* _Exercise details_:
Check every line of the data below for the word "cabinet". Copy the ones that have it.

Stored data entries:
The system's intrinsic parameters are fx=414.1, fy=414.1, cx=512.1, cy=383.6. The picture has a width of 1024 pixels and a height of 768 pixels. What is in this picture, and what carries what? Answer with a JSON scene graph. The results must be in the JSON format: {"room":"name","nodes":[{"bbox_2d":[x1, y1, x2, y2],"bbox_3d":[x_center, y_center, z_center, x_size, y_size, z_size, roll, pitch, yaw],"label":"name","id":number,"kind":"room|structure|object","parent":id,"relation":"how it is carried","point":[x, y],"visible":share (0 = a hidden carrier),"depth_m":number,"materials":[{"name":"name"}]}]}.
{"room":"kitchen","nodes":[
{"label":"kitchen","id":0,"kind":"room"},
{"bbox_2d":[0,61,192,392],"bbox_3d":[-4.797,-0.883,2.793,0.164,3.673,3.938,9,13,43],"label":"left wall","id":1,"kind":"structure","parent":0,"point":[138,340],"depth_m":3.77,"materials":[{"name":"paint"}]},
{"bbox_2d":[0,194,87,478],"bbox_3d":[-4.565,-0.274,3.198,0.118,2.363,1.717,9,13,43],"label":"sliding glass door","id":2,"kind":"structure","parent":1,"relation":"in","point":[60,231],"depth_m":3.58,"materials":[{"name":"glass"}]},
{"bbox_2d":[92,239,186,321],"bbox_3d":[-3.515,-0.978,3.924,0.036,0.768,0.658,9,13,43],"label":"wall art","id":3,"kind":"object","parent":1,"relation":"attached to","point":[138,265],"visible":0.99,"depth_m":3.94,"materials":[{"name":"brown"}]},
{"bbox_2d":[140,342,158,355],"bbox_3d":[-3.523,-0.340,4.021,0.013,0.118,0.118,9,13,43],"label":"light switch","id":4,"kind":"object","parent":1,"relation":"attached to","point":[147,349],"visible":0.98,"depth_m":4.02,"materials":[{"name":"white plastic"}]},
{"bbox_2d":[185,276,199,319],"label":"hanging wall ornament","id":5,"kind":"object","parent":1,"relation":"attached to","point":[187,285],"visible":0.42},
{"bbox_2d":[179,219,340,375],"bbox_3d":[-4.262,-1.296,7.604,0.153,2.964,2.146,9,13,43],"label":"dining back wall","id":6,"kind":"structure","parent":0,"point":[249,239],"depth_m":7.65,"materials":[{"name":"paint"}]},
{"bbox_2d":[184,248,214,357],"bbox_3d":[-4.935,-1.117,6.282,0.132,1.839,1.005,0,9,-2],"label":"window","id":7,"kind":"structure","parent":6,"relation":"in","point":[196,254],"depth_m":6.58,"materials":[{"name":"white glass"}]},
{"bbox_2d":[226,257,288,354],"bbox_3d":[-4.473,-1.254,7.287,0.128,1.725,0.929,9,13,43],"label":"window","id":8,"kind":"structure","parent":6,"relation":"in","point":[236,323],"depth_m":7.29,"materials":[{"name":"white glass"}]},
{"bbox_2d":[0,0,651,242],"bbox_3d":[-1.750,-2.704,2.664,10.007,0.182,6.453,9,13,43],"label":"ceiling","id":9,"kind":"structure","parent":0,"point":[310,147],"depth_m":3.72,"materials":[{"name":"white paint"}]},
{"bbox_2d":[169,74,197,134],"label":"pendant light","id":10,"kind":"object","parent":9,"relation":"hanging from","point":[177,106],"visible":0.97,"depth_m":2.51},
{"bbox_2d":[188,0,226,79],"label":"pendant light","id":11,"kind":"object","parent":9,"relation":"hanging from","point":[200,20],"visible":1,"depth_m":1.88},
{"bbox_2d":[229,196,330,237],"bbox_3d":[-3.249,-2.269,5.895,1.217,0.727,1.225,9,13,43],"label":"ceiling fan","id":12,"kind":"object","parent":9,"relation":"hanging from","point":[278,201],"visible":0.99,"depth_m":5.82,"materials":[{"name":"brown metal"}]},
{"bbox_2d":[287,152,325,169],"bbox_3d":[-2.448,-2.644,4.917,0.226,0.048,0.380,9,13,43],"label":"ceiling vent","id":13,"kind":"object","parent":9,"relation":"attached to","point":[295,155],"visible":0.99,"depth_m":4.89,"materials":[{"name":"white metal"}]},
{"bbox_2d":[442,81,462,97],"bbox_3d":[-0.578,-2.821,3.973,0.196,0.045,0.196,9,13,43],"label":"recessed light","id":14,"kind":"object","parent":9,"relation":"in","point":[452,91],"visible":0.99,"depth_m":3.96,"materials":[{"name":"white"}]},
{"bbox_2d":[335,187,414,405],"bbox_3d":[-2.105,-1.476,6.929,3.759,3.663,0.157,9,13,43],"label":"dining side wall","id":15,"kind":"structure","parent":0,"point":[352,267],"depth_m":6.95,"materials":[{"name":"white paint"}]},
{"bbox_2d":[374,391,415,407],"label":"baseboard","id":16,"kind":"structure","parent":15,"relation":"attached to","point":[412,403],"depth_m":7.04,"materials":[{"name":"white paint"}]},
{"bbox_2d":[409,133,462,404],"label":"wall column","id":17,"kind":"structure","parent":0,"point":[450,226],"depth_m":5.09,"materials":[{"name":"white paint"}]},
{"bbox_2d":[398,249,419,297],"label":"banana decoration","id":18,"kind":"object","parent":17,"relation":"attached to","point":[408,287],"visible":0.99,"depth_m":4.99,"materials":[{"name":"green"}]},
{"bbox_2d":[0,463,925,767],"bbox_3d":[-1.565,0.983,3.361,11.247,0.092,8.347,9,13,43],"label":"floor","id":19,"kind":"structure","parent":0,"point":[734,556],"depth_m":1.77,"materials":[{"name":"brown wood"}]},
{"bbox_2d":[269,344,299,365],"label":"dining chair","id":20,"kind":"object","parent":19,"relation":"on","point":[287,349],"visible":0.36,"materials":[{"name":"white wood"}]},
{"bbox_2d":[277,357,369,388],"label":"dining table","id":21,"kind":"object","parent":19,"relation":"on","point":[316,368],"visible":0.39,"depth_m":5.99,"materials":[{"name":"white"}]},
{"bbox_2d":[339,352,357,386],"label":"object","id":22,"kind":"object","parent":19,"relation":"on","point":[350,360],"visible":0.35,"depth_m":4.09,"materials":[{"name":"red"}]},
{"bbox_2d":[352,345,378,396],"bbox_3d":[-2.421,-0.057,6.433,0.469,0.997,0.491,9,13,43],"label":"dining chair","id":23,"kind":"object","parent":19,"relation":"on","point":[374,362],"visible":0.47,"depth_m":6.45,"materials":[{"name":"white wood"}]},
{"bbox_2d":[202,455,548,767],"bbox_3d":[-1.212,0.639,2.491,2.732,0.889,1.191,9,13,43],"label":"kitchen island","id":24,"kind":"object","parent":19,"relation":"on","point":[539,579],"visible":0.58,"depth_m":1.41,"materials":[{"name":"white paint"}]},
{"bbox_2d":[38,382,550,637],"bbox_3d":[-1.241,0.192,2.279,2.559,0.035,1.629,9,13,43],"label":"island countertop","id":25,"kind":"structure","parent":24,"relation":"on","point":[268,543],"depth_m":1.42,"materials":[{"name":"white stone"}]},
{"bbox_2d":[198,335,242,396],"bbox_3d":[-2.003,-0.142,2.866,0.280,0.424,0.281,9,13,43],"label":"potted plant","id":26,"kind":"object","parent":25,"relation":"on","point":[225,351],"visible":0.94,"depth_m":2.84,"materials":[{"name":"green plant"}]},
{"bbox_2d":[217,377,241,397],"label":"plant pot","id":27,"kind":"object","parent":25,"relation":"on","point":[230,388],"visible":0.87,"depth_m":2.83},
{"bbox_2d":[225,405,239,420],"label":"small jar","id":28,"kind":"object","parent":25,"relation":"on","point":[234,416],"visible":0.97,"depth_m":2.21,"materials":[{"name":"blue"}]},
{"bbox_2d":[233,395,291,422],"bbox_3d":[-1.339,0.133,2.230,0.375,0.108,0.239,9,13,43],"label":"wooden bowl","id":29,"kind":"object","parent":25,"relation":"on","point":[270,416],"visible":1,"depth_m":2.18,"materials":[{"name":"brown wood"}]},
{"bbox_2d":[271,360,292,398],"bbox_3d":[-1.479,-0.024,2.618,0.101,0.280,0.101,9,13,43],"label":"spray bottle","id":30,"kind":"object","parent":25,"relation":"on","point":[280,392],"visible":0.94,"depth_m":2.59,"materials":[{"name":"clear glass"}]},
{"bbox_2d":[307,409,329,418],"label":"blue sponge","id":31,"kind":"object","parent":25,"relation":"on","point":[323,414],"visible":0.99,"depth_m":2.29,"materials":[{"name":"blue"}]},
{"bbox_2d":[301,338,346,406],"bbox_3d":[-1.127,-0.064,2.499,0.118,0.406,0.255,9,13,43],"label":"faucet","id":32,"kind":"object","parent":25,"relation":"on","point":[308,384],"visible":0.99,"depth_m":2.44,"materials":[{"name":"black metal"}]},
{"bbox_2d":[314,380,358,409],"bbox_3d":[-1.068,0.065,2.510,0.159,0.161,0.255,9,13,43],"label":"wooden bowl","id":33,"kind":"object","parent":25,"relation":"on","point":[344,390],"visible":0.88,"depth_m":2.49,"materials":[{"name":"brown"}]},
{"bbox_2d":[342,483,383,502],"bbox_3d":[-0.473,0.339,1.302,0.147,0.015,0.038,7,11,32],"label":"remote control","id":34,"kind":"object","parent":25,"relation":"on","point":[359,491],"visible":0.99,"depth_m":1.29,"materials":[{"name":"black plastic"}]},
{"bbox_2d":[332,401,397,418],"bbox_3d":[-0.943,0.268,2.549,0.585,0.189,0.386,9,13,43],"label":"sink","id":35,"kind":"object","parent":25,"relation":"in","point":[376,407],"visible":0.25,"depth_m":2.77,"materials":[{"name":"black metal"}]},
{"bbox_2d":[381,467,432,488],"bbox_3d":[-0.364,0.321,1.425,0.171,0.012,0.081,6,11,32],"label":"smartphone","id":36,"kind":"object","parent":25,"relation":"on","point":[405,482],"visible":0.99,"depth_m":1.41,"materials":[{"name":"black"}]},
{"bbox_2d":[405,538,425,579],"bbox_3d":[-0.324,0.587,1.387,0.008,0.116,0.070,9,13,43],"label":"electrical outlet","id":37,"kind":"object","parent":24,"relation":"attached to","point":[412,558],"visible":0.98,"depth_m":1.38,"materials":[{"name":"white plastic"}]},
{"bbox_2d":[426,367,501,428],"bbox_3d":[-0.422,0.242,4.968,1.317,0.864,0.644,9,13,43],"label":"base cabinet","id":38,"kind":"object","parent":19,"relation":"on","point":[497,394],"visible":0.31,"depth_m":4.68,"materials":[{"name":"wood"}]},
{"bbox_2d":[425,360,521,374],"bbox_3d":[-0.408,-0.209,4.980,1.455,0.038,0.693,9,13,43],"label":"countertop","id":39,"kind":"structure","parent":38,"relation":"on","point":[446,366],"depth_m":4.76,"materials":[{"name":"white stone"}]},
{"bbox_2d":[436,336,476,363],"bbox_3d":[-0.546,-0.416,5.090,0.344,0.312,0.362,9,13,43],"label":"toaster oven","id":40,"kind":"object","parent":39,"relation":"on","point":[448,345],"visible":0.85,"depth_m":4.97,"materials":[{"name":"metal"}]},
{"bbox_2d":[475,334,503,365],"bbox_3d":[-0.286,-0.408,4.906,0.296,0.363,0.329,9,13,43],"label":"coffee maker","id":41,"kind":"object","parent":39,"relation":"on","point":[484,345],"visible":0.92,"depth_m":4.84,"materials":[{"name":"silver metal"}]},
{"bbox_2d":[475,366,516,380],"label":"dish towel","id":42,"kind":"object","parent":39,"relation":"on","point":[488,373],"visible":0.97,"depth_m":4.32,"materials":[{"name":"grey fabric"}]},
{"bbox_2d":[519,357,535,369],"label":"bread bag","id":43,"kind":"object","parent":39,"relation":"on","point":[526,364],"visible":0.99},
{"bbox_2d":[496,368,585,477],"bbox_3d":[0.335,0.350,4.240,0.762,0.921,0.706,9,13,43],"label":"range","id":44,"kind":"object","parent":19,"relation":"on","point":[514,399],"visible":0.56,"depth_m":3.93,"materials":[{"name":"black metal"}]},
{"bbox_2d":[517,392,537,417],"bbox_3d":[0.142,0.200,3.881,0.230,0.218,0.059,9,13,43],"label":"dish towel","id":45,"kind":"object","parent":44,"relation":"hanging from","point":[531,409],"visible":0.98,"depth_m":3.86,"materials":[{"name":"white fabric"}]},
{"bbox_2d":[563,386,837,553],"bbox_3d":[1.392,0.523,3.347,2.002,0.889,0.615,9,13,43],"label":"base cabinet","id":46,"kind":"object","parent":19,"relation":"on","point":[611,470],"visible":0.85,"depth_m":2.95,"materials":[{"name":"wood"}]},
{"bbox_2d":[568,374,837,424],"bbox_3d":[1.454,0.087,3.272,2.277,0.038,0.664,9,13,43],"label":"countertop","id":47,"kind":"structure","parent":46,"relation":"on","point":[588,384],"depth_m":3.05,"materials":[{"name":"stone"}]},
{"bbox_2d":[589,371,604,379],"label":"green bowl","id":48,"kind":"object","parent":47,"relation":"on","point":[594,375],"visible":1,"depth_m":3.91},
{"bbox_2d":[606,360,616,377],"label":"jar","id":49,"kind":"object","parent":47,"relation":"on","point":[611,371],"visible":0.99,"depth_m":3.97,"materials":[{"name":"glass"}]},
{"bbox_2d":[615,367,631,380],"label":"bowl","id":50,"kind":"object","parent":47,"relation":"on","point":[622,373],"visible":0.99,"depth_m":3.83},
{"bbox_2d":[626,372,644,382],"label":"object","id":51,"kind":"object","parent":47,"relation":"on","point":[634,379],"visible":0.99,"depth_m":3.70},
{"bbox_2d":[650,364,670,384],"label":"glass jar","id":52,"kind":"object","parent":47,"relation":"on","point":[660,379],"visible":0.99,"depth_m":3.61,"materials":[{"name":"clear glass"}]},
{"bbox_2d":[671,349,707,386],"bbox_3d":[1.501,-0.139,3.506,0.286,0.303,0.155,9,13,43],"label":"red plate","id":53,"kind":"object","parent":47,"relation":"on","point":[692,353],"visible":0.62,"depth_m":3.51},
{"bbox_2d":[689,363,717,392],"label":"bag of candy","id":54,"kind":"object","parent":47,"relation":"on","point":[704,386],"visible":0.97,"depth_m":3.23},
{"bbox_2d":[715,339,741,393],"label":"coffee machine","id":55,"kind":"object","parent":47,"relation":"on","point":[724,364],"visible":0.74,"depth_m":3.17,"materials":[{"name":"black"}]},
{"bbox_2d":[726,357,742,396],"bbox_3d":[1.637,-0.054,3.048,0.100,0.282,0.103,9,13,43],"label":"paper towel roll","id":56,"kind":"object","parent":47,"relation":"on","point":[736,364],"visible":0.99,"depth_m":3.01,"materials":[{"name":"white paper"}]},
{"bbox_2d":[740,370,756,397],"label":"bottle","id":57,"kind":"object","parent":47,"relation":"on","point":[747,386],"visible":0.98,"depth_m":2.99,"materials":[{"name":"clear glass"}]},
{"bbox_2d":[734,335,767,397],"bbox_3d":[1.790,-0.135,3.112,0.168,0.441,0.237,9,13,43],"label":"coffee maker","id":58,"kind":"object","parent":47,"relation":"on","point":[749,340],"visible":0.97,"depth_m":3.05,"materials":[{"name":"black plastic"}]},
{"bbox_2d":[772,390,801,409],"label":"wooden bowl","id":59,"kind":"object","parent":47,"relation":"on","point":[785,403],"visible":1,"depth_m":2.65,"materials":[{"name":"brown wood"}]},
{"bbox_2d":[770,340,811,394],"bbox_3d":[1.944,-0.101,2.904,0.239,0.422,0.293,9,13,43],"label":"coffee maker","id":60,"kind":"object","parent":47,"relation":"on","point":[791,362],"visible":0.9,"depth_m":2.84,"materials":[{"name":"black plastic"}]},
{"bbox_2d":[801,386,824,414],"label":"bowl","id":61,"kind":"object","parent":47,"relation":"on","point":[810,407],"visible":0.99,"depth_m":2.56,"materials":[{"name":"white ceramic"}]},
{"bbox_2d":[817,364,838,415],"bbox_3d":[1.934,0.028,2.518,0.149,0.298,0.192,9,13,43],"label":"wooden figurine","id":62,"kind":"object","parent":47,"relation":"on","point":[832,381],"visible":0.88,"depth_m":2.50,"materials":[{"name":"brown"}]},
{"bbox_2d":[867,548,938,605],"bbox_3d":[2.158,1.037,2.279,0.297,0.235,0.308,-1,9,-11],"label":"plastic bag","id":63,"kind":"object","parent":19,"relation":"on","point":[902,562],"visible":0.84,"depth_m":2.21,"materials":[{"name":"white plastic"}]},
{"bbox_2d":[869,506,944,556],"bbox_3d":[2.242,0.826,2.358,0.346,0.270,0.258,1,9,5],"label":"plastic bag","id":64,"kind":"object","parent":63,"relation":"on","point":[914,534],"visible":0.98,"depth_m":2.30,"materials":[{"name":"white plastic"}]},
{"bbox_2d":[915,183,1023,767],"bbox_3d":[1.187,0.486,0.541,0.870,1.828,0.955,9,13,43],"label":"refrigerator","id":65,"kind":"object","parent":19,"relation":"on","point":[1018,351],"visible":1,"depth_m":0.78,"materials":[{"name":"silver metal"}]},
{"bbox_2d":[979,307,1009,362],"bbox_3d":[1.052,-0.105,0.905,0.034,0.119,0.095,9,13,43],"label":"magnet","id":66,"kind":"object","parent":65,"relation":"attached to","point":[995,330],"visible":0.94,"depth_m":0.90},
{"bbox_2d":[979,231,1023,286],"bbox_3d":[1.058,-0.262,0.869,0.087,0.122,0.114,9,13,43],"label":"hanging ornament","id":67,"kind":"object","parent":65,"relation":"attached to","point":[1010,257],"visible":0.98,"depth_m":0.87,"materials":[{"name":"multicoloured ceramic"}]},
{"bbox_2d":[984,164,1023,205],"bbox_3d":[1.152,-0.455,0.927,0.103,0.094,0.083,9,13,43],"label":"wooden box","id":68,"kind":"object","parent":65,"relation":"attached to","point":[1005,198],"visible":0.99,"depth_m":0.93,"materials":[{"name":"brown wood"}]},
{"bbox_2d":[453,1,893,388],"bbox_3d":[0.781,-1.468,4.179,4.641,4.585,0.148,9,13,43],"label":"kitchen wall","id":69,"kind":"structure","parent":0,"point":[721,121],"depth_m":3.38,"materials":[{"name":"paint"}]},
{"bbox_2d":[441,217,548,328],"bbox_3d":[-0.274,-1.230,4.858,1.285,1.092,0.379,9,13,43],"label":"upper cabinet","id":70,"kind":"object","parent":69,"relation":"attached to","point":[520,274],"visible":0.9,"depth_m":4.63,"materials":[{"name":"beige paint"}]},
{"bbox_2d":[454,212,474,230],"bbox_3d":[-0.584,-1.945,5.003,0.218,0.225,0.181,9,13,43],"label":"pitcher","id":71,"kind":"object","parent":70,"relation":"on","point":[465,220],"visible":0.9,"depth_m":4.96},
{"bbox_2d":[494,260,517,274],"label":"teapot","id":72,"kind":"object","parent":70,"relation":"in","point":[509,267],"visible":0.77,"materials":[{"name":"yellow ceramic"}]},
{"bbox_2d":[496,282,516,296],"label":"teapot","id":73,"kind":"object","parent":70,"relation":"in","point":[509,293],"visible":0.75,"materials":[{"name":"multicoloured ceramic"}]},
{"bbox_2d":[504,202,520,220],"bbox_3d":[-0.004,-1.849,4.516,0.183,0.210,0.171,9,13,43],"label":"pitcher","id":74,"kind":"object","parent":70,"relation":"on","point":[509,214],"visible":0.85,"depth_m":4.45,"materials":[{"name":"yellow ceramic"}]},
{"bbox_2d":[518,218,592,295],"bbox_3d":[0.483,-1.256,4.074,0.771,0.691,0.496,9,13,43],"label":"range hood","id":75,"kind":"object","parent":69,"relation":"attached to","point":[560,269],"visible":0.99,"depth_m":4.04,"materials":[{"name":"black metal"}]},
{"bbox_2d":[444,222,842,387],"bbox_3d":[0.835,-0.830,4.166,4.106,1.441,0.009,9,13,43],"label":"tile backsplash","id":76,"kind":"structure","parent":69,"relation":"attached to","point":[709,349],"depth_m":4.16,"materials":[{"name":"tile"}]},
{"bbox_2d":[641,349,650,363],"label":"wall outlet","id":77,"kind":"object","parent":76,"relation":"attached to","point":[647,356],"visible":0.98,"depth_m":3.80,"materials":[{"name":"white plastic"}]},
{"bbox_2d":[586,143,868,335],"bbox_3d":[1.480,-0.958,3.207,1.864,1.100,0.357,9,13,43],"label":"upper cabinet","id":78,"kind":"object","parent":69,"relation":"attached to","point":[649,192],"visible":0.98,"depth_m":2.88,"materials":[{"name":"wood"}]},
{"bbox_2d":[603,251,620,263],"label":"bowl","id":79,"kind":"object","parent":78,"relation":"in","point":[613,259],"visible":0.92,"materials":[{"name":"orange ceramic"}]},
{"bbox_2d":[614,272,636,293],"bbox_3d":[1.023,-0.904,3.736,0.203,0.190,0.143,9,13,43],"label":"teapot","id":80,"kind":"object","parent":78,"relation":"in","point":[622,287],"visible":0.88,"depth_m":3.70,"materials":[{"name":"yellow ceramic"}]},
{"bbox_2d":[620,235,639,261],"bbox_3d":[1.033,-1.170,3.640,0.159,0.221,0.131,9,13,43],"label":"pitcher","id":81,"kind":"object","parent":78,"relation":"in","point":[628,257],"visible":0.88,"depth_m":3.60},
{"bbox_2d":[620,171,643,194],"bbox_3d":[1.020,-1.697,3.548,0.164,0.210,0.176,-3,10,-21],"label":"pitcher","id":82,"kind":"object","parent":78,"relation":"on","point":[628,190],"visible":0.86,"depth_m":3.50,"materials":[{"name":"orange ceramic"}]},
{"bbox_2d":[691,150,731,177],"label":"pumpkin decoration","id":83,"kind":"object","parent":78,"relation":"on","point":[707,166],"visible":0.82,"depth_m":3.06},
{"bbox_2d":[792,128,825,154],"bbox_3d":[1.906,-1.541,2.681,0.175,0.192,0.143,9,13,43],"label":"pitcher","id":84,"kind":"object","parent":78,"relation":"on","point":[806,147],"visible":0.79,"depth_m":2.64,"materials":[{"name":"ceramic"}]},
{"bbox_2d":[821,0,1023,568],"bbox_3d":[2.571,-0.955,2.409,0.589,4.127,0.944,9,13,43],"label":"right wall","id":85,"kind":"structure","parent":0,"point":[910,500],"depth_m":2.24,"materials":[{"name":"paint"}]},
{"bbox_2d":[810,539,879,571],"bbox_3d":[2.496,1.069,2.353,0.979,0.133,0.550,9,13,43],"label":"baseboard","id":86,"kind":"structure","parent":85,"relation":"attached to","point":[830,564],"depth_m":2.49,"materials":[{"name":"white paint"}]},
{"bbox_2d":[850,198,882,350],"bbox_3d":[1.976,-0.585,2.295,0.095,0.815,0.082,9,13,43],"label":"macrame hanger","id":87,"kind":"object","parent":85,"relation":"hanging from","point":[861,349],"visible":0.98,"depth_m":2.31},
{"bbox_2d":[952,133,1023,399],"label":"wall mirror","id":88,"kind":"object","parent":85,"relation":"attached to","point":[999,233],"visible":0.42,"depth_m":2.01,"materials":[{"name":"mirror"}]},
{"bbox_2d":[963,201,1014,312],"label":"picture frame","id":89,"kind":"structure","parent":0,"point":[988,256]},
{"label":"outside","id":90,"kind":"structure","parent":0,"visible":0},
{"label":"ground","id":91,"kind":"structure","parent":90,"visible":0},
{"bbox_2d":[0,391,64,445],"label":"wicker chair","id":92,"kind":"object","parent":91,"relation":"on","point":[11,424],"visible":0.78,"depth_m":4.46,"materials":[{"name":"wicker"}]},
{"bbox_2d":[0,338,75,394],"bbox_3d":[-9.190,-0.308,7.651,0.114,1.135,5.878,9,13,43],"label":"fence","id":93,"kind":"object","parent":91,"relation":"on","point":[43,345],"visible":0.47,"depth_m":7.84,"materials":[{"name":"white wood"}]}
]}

* _The answer_:
{"bbox_2d":[426,367,501,428],"bbox_3d":[-0.422,0.242,4.968,1.317,0.864,0.644,9,13,43],"label":"base cabinet","id":38,"kind":"object","parent":19,"relation":"on","point":[497,394],"visible":0.31,"depth_m":4.68,"materials":[{"name":"wood"}]},
{"bbox_2d":[563,386,837,553],"bbox_3d":[1.392,0.523,3.347,2.002,0.889,0.615,9,13,43],"label":"base cabinet","id":46,"kind":"object","parent":19,"relation":"on","point":[611,470],"visible":0.85,"depth_m":2.95,"materials":[{"name":"wood"}]},
{"bbox_2d":[441,217,548,328],"bbox_3d":[-0.274,-1.230,4.858,1.285,1.092,0.379,9,13,43],"label":"upper cabinet","id":70,"kind":"object","parent":69,"relation":"attached to","point":[520,274],"visible":0.9,"depth_m":4.63,"materials":[{"name":"beige paint"}]},
{"bbox_2d":[586,143,868,335],"bbox_3d":[1.480,-0.958,3.207,1.864,1.100,0.357,9,13,43],"label":"upper cabinet","id":78,"kind":"object","parent":69,"relation":"attached to","point":[649,192],"visible":0.98,"depth_m":2.88,"materials":[{"name":"wood"}]},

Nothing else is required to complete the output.